Young European women discuss online how they can live according to the demands of the terrorist organization ISIS.

«They’re very concerned with things that may not be that important for most people. Can you use coloured shoelaces? No, they have to be black. Can you pluck your eyebrows? No, you can’t,» says linguist Anne Birgitta Nilsen, a professor at OsloMet.

Nilsen has studied about 250 Facebook profiles of women who expressed their support for ISIS between 2014 and 2017.

The young sympathizers are motivated by a literal interpretation of religion that regulates the minutiae of their lives. Maybe it feels safe and comfortable not to have to make the decisions that we have to make every day. And the strict guidelines create a community where everyone agrees on how things are done.

No Norwegians

The ISIS supporters’ lists of Facebook friends are limited, which may indicate that the profiles were created to find others of similar persuasion. They do not accept friends of the opposite sex.

Based on their language choices, the women probably lived in the Netherlands, Belgium, Germany and the United Kingdom.

One woman said hello from Antwerp and asked if anyone there wanted to meet up.

None of the women appeared to be in Norway.

«There are very few such Norwegian profiles, and it would be difficult to anonymise them,» Nilsen says.

A stranger at home

The Arabic word ghurba – translated as estrangement or separation – comes up repeatedly in the Facebook profiles. The term has been used by ISIS to portray a stranger among unbelievers.

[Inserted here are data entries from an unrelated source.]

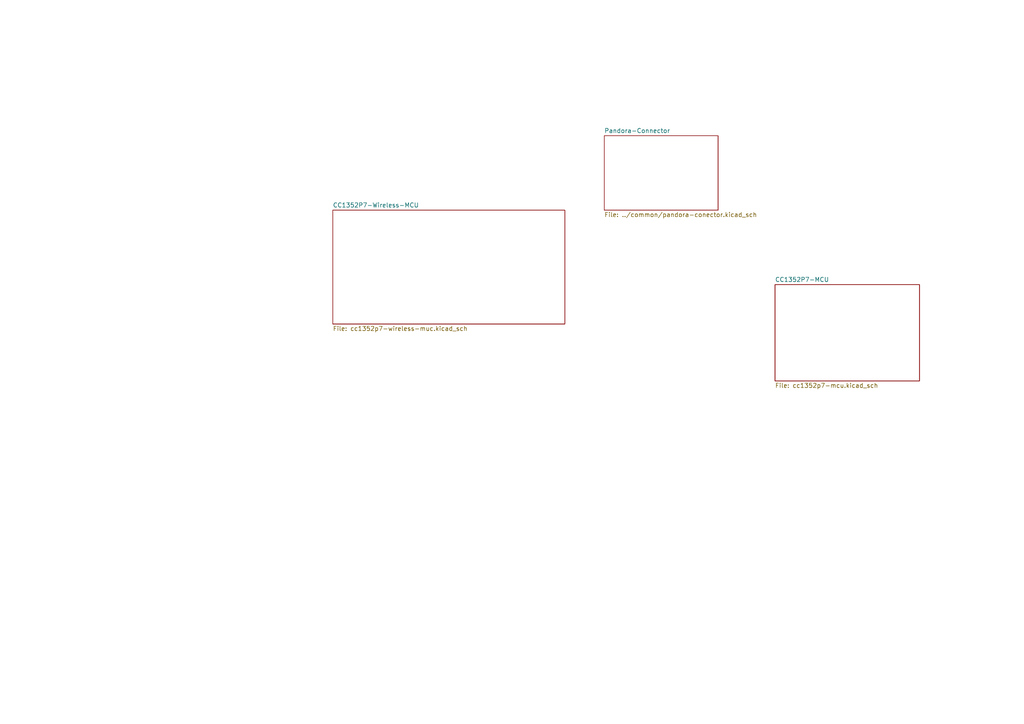
<source format=kicad_sch>
(kicad_sch
	(version 20231120)
	(generator "eeschema")
	(generator_version "8.0")
	(uuid "c9fe551c-4c0f-41a4-b51f-3c6a88b56edb")
	(paper "A4")
	(lib_symbols)
	(sheet
		(at 224.79 82.55)
		(size 41.91 27.94)
		(fields_autoplaced yes)
		(stroke
			(width 0.1524)
			(type solid)
		)
		(fill
			(color 0 0 0 0.0000)
		)
		(uuid "293b9497-c5ac-448b-861f-9fa37b0abea9")
		(property "Sheetname" "CC1352P7-MCU"
			(at 224.79 81.8384 0)
			(effects
				(font
					(size 1.27 1.27)
				)
				(justify left bottom)
			)
		)
		(property "Sheetfile" "cc1352p7-mcu.kicad_sch"
			(at 224.79 111.0746 0)
			(effects
				(font
					(size 1.27 1.27)
				)
				(justify left top)
			)
		)
		(instances
			(project "pandora-mcu-cc1352p7"
				(path "/c9fe551c-4c0f-41a4-b51f-3c6a88b56edb"
					(page "5")
				)
			)
		)
	)
	(sheet
		(at 175.26 39.37)
		(size 33.02 21.59)
		(fields_autoplaced yes)
		(stroke
			(width 0.1524)
			(type solid)
		)
		(fill
			(color 0 0 0 0.0000)
		)
		(uuid "48f53fc7-b3f1-4490-b0b3-5833b253cef2")
		(property "Sheetname" "Pandora-Connector"
			(at 175.26 38.6584 0)
			(effects
				(font
					(size 1.27 1.27)
				)
				(justify left bottom)
			)
		)
		(property "Sheetfile" "../common/pandora-conector.kicad_sch"
			(at 175.26 61.5446 0)
			(effects
				(font
					(size 1.27 1.27)
				)
				(justify left top)
			)
		)
		(instances
			(project "pandora-mcu-cc1352p7"
				(path "/c9fe551c-4c0f-41a4-b51f-3c6a88b56edb"
					(page "3")
				)
			)
		)
	)
	(sheet
		(at 96.52 60.96)
		(size 67.31 33.02)
		(fields_autoplaced yes)
		(stroke
			(width 0.1524)
			(type solid)
		)
		(fill
			(color 0 0 0 0.0000)
		)
		(uuid "a3b0949f-62ce-4607-97ca-a97dc491f012")
		(property "Sheetname" "CC1352P7-Wireless-MCU"
			(at 96.52 60.2484 0)
			(effects
				(font
					(size 1.27 1.27)
				)
				(justify left bottom)
			)
		)
		(property "Sheetfile" "cc1352p7-wireless-muc.kicad_sch"
			(at 96.52 94.5646 0)
			(effects
				(font
					(size 1.27 1.27)
				)
				(justify left top)
			)
		)
		(instances
			(project "pandora-mcu-cc1352p7"
				(path "/c9fe551c-4c0f-41a4-b51f-3c6a88b56edb"
					(page "2")
				)
			)
		)
	)
	(sheet_instances
		(path "/"
			(page "1")
		)
	)
)

</source>
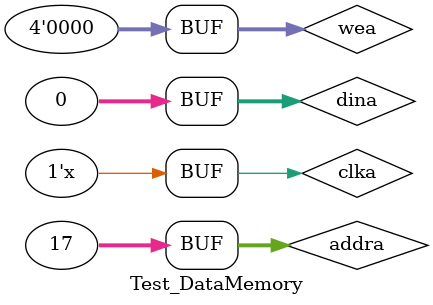
<source format=v>
`timescale 1ns / 1ps


module Test_DataMemory;

	// Inputs
	reg clka;
	reg [3:0] wea;
	reg [31:0] addra;
	reg [31:0] dina;

	// Outputs
	wire [31:0] douta;

	// Instantiate the Unit Under Test (UUT)
	DataMemory uut (
		.clka(clka), 
		.wea(wea), 
		.addra(addra), 
		.dina(dina), 
		.douta(douta)
	);

	initial begin
		// Initialize Inputs
		clka = 0;
		wea = 0;
		addra = 0;
		dina = 0;

		// Wait 100 ns for global reset to finish
		#100;
		addra = 1;
		#100;
		addra = 2;
		#100;
		addra = 3;
		#100;
		addra = 4;
		#100;
		addra = 5;
		#100;
		addra = 6;
		#100;
		addra = 7;
		#100;
		addra = 8;
		#100;
		addra = 9;
		#100;
		addra = 10;
		#100;
		addra = 11;
		#100;
		addra = 12;
		#100;
		addra = 13;
		#100;
		addra = 14;
		#100;
		addra = 15;
		#100;
		addra = 16;
		#100;
		addra = 17;

		// Add stimulus here
	end
      always #50 clka = !clka;
      
endmodule


</source>
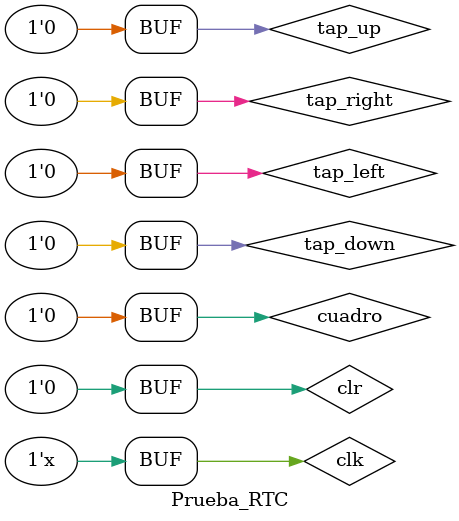
<source format=v>
`timescale 1ns / 1ps


module Prueba_RTC;

	// Inputs
	reg clk;
	reg clr;
	reg cuadro;
	reg tap_up;
	reg tap_down;
	reg tap_right;
	reg tap_left;

	// Outputs
	wire [2:0] red;
	wire [2:0] green;
	wire [1:0] blue;
	wire hsync;
	wire vsync;
	wire CS;
	wire WR;
	wire RD;
	wire AD;
	wire clk_out;

	// Bidirs
	wire [7:0] dato_rtc;

	// Instantiate the Unit Under Test (UUT)
	NERP_demo_top uut (
		.clk(clk), 
		.clr(clr), 
		.cuadro(cuadro), 
		.tap_up(tap_up), 
		.tap_down(tap_down), 
		.tap_right(tap_right), 
		.tap_left(tap_left), 
		.red(red), 
		.green(green), 
		.blue(blue), 
		.hsync(hsync), 
		.vsync(vsync), 
		.CS(CS), 
		.WR(WR), 
		.RD(RD), 
		.AD(AD), 
		.clk_out(clk_out), 
		.dato_rtc(dato_rtc)
	);

	initial begin
		// Initialize Inputs
		clk = 0;
		clr = 0;
		cuadro = 0;
		tap_up = 0;
		tap_down = 0;
		tap_right = 0;
		tap_left = 0;

		// Wait 100 ns for global reset to finish
		#100;
        
		// Add stimulus here
		
	end
	
		
	always begin
		#5 clk = ~clk;
	end
      
      
endmodule


</source>
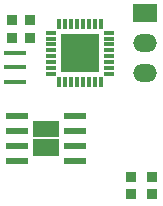
<source format=gtp>
G04*
G04 #@! TF.GenerationSoftware,Altium Limited,Altium Designer,21.9.2 (33)*
G04*
G04 Layer_Color=8421504*
%FSLAX44Y44*%
%MOMM*%
G71*
G04*
G04 #@! TF.SameCoordinates,8D6B135D-26D1-4348-B727-2CCB693FEEA9*
G04*
G04*
G04 #@! TF.FilePolarity,Positive*
G04*
G01*
G75*
%ADD17R,1.9812X0.5334*%
G04:AMPARAMS|DCode=18|XSize=0.8mm|YSize=0.9mm|CornerRadius=0.06mm|HoleSize=0mm|Usage=FLASHONLY|Rotation=270.000|XOffset=0mm|YOffset=0mm|HoleType=Round|Shape=RoundedRectangle|*
%AMROUNDEDRECTD18*
21,1,0.8000,0.7800,0,0,270.0*
21,1,0.6800,0.9000,0,0,270.0*
1,1,0.1200,-0.3900,-0.3400*
1,1,0.1200,-0.3900,0.3400*
1,1,0.1200,0.3900,0.3400*
1,1,0.1200,0.3900,-0.3400*
%
%ADD18ROUNDEDRECTD18*%
%ADD19R,3.2512X3.2512*%
%ADD20R,0.3048X0.8128*%
%ADD21R,0.8128X0.3048*%
%ADD22O,2.0000X1.5000*%
%ADD23R,2.0000X1.5000*%
G04:AMPARAMS|DCode=24|XSize=0.4mm|YSize=1.9mm|CornerRadius=0.06mm|HoleSize=0mm|Usage=FLASHONLY|Rotation=270.000|XOffset=0mm|YOffset=0mm|HoleType=Round|Shape=RoundedRectangle|*
%AMROUNDEDRECTD24*
21,1,0.4000,1.7800,0,0,270.0*
21,1,0.2800,1.9000,0,0,270.0*
1,1,0.1200,-0.8900,-0.1400*
1,1,0.1200,-0.8900,0.1400*
1,1,0.1200,0.8900,0.1400*
1,1,0.1200,0.8900,-0.1400*
%
%ADD24ROUNDEDRECTD24*%
G04:AMPARAMS|DCode=25|XSize=0.8mm|YSize=0.9mm|CornerRadius=0.06mm|HoleSize=0mm|Usage=FLASHONLY|Rotation=0.000|XOffset=0mm|YOffset=0mm|HoleType=Round|Shape=RoundedRectangle|*
%AMROUNDEDRECTD25*
21,1,0.8000,0.7800,0,0,0.0*
21,1,0.6800,0.9000,0,0,0.0*
1,1,0.1200,0.3400,-0.3900*
1,1,0.1200,-0.3400,-0.3900*
1,1,0.1200,-0.3400,0.3900*
1,1,0.1200,0.3400,0.3900*
%
%ADD25ROUNDEDRECTD25*%
G36*
X85062Y44998D02*
X106938D01*
Y59000D01*
X85062D01*
Y44998D01*
D02*
G37*
G36*
Y61000D02*
X106938D01*
Y75002D01*
X85062D01*
Y61000D01*
D02*
G37*
D17*
X71362Y40950D02*
D03*
Y53650D02*
D03*
Y66350D02*
D03*
Y79050D02*
D03*
X120638D02*
D03*
Y66350D02*
D03*
Y53650D02*
D03*
Y40950D02*
D03*
D18*
X186000Y27500D02*
D03*
Y12500D02*
D03*
X168000Y27500D02*
D03*
Y12500D02*
D03*
D19*
X125000Y132000D02*
D03*
D20*
X107474Y156638D02*
D03*
X112554D02*
D03*
X117380D02*
D03*
X122460D02*
D03*
X127540D02*
D03*
X132620D02*
D03*
X137446D02*
D03*
X142526D02*
D03*
Y107362D02*
D03*
X137446D02*
D03*
X132620D02*
D03*
X127540D02*
D03*
X122460D02*
D03*
X117380D02*
D03*
X112554D02*
D03*
X107474D02*
D03*
D21*
X149638Y149526D02*
D03*
Y144446D02*
D03*
Y139620D02*
D03*
Y134540D02*
D03*
Y129460D02*
D03*
Y124380D02*
D03*
Y119554D02*
D03*
Y114474D02*
D03*
X100362D02*
D03*
Y119554D02*
D03*
Y124380D02*
D03*
Y129460D02*
D03*
Y134540D02*
D03*
Y139620D02*
D03*
Y144446D02*
D03*
Y149526D02*
D03*
D22*
X180000Y140399D02*
D03*
X180000Y115000D02*
D03*
D23*
X180000Y165799D02*
D03*
D24*
X70000Y108000D02*
D03*
Y120000D02*
D03*
Y132000D02*
D03*
D25*
X82500Y145000D02*
D03*
X67500D02*
D03*
X82500Y160000D02*
D03*
X67500D02*
D03*
M02*

</source>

Women may feel alienated from the societies in which they live, which are built on values and norms different from their own.

«They talk a lot about how difficult it is to live in the countries where they reside, due to the niqab ban and hospitals where men and women are in the same spaces,» Nilsen says.

But the researcher believes the women’s experience is about more than religion.

«Some of the women who are attracted to extreme groups feel a lack of belonging or that they are different from their peers. They don’t feel fully accepted by society,» she says.

Online they find others who also feel this way. Together they cultivate their social exclusion.

«I think that [shared estrangement] attracts these women. If you somehow feel that you’ve failed a little in society, you might be told that’s completely normal for most of us. It gets redefined as something that’s good,» says Nilsen.